Technology

NEAR Protocol Confirms Verifiable Private Inference for AI

NEAR Protocol has detailed a new technical approach to AI execution, confirming that NEAR AI now utilizes secure hardware enclaves to provide verifiable private inference. The system is designed to return hardware-signed proofs that verify the specific model used, the data processed, and the execution itself, addressing growing concerns over data sovereignty and the limitations of closed AI models.

The development shifts the trust model from contractual agreements to cryptographic and hardware-level certainty. By running AI agents within a user-owned stack, NEAR aims to provide a structural alternative to centralized AI providers, particularly in light of increasing export controls and data privacy restrictions.

Secure Enclaves and Hardware Proofs

At the core of this update is the use of Trusted Execution Environments (TEEs), such as Intel TDX and confidential GPUs.

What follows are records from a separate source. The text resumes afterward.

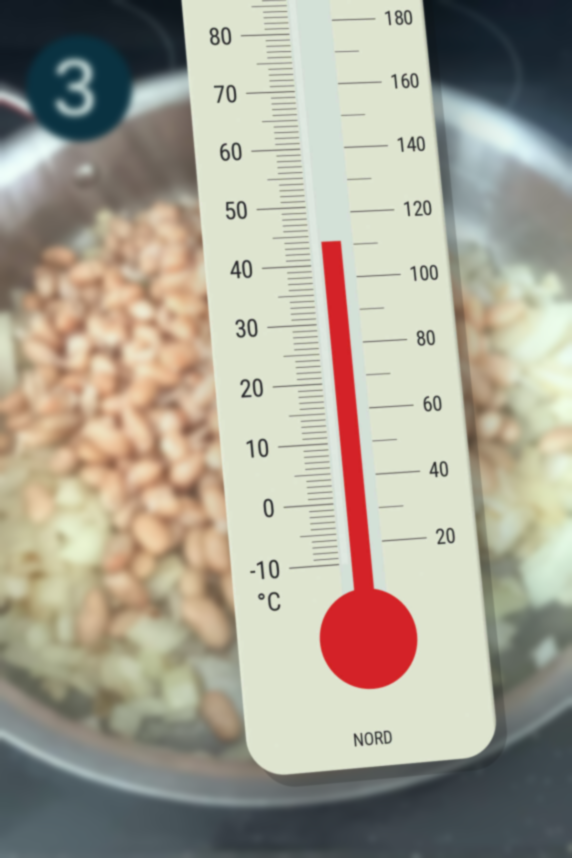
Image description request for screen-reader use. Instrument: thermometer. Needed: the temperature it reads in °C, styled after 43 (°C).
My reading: 44 (°C)
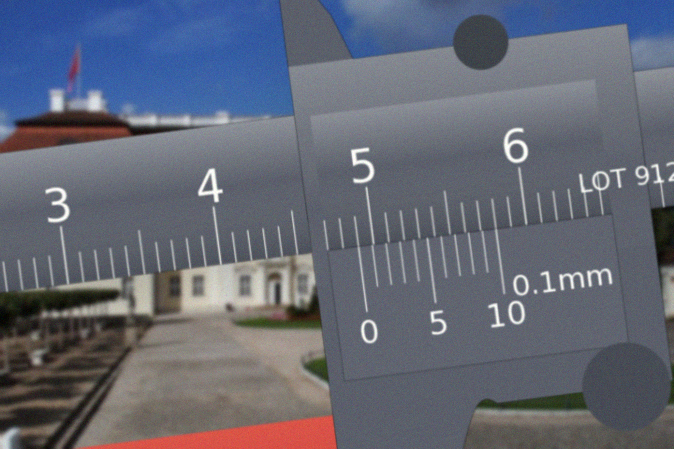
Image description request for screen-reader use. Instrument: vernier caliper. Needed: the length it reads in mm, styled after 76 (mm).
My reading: 49.0 (mm)
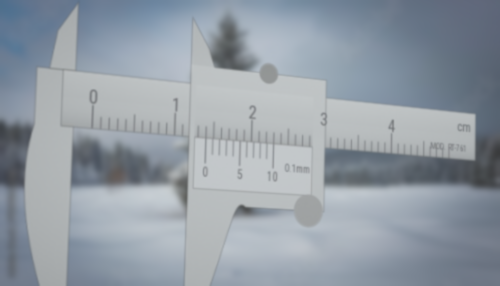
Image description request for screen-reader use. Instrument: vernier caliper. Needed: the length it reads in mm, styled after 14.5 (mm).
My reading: 14.0 (mm)
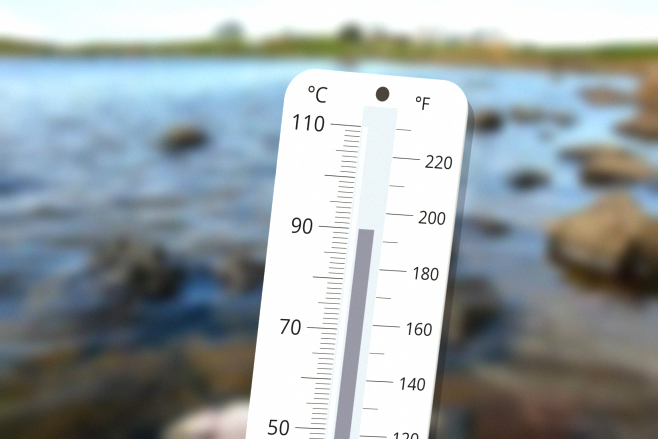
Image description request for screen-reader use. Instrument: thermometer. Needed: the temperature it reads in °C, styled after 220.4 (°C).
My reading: 90 (°C)
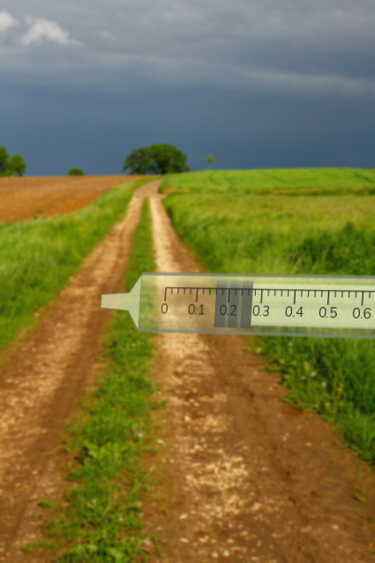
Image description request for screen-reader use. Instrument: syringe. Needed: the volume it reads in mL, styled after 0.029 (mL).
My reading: 0.16 (mL)
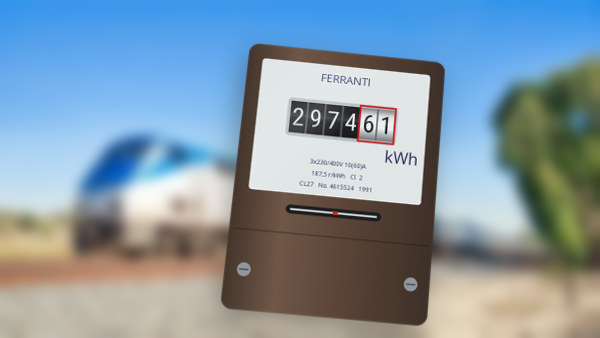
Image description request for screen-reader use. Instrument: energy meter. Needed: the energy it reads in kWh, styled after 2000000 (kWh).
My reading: 2974.61 (kWh)
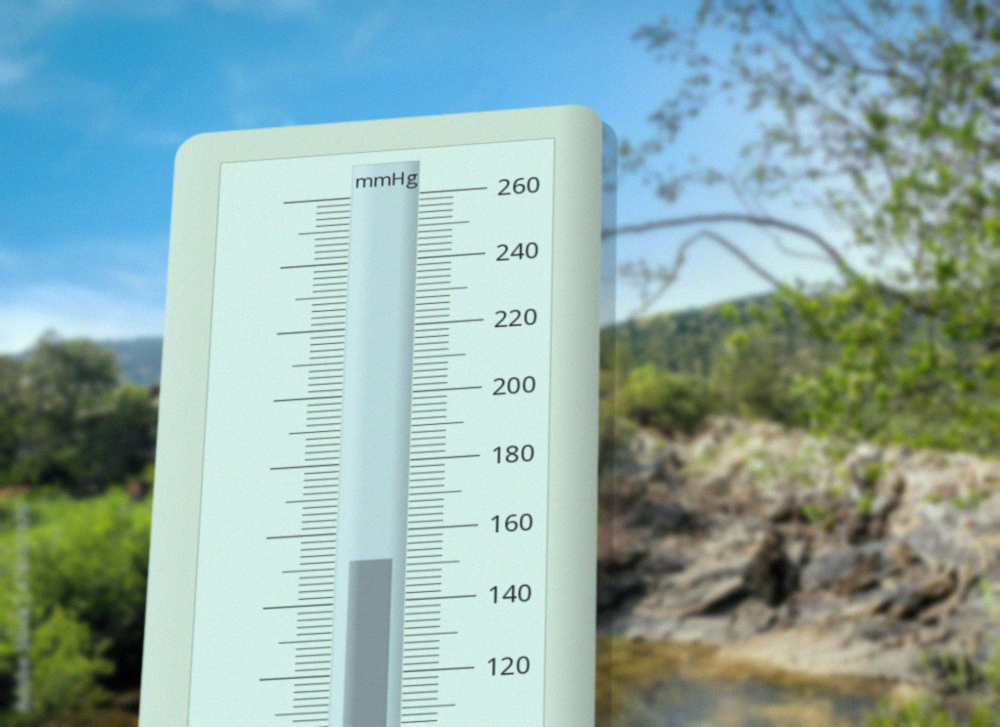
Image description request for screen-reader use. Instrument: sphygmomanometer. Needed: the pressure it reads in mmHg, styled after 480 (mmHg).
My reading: 152 (mmHg)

According to official NEAR AI documentation, these secure enclaves allow inference to run in an isolated environment where memory is encrypted at the CPU level. This prevents host operators, hypervisors, or unauthorized third parties from accessing the data being processed.

The system generates a cryptographic “attestation” or hardware-signed certificate. This proof allows users or third parties to verify that the workload ran exactly as intended without being modified. The NEAR Protocol official account noted that the IronClaw security layer is used to protect the agent level, ensuring that users maintain sovereignty over their data and model interactions.

Addressing Data Sovereignty

The move toward verifiable inference comes as a response to the “closed” nature of frontier AI models. In typical cloud-based AI interactions, users must rely on the provider’s contractual promise that data is not being stored or used for training. NEAR’s implementation replaces this reliance on trust with “structural assurances,” where the silicon itself proves the security of the environment.

This approach is particularly relevant for:

  • Export Controls: Providing verifiable proof of hardware and execution locations.
  • Sensitive Workloads: Allowing institutions to run models on rented cloud compute without exposing proprietary data to the cloud provider.
  • Model Integrity: Ensuring that the specific version of an AI model requested is the one actually performing the task.

Status and Integration

While the technical framework for private inference and hardware attestation is now officially documented and confirmed, specific adoption metrics remain pending. The available sources do not yet provide data on total usage numbers or a comprehensive list of third-party integrations launched within the last 48 hours. The current focus remains on the deployment of human-owned AI stacks that leverage these secure hardware proofs to bypass centralized bottlenecks.